**EXERCISE DESCRIPTION**: Print the lines of the listing below word for word, beginning with the line that contains "2 Integration Benefits" and continuing through the end of the listing.

**********

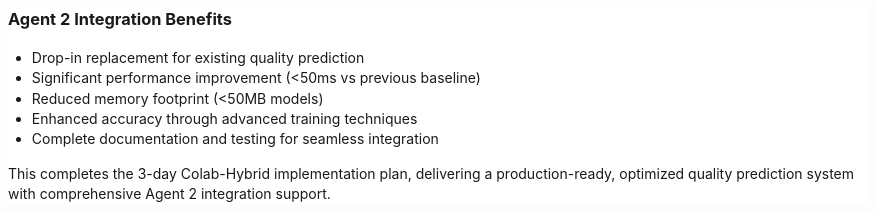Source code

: ### Agent 2 Integration Benefits
- Drop-in replacement for existing quality prediction
- Significant performance improvement (<50ms vs previous baseline)
- Reduced memory footprint (<50MB models)
- Enhanced accuracy through advanced training techniques
- Complete documentation and testing for seamless integration

This completes the 3-day Colab-Hybrid implementation plan, delivering a production-ready, optimized quality prediction system with comprehensive Agent 2 integration support.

**********

**REPLY**:
: ### Agent 2 Integration Benefits
- Drop-in replacement for existing quality prediction
- Significant performance improvement (<50ms vs previous baseline)
- Reduced memory footprint (<50MB models)
- Enhanced accuracy through advanced training techniques
- Complete documentation and testing for seamless integration

This completes the 3-day Colab-Hybrid implementation plan, delivering a production-ready, optimized quality prediction system with comprehensive Agent 2 integration support.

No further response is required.